Texto para revisar
Desapariciones

Publicado: 25 mayo 2010 de Amado Sosa en Lic. Ubaldo Orozco

Un café después de la hora de la comida en vez de cena. La verdad se les había olvidado que el 16, era domingo. Don Puro no empezó a disculparse como esperábamos sino con la desaparición del Jefe Diego. Por la cantidad de información que trasmitió nos dimos cuenta de que además de leer periódicos pasa gran parte de su tiempo casado con internet. No ha encontrado algo más útil o divertido para gastar su jubilación.

El político desaparece en su rancho, en Querétaro, con rastros de sangre en el entorno de lo que aquí ya llamamos la escena del crimen, en circunstancias que hacen suponer a la mayoría un secuestro relacionado con el crimen organizado. Pero no hace al caso profetizar sobre lo que pasó y ocurrirá ni sobre todas sus consecuencias. Poco vivirá el que no lo sepa, en lo posible, y no las experimente. Expresó el veterano en plan de pontífice.

Consignas del ejercicio
a. Enumera todos los nombres de personas que aparecen en el texto sobre la desaparición del Jefe Diego.
b. Prosigue el texto sobre la desaparición del Jefe Diego a partir de la última oración que se muestra.

Listado de datos
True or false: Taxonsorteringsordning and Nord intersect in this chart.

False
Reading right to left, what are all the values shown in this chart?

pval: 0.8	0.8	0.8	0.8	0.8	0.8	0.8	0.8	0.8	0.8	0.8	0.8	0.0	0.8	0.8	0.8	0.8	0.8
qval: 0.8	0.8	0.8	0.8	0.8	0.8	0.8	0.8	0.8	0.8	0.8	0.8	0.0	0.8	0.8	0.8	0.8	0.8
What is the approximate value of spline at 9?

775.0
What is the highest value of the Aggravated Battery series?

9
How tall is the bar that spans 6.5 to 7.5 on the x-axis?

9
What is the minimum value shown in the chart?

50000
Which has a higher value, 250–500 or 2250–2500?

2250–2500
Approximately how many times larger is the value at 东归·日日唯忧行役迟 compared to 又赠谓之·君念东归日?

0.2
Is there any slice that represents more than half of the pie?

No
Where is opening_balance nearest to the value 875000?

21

Respuestas esperadas
a. Amado Sosa, Ubaldo Orozco, Don Puro y el Jefe Diego.

b.
Siguió. Los sentimientos que ha despertado la desaparición bien expresan el sentir presente del país. Dolor, temor, satisfacción, júbilo, euforia, solidaridad, tristeza, lamentos, burlas, odio, fatalismo, desconcierto, humanidad, partidarismo, la sensación de que se hizo justicia por un lado y de impotencia contra el crimen por el otro, la confirmación de que México se deshace en nuestras manos, de que pierde la batalla contra el crimen organizado, y la contraria: ya se avecina el fin de guerra, viene el arreglo y la paz. Y otro más: el crimen organizado va perdiendo la guerra por eso ataca blancos civiles; también se da el opuesto: ahora le tocó a uno de ellos, es un aviso, no se puede con el crimen organizado, que se legalice ya la droga, es problema de los gringos, no nuestro, si quieren matarse ellos que lo hagan; hasta se recaudan más impuestos.  Ya saben lo que pasó, pero lo están ocultando hasta que sepan la forma de darlo a conocer sin generar pánico nacional. Un ataque a la democracia, ¿no será una maniobra política? ¿Por qué tanto escándalo si se trata de una sola persona?  Suena a algo de la familia. Es un pleito entre los poderosos. Es una represalia del narco por un agravio presente. Y falta.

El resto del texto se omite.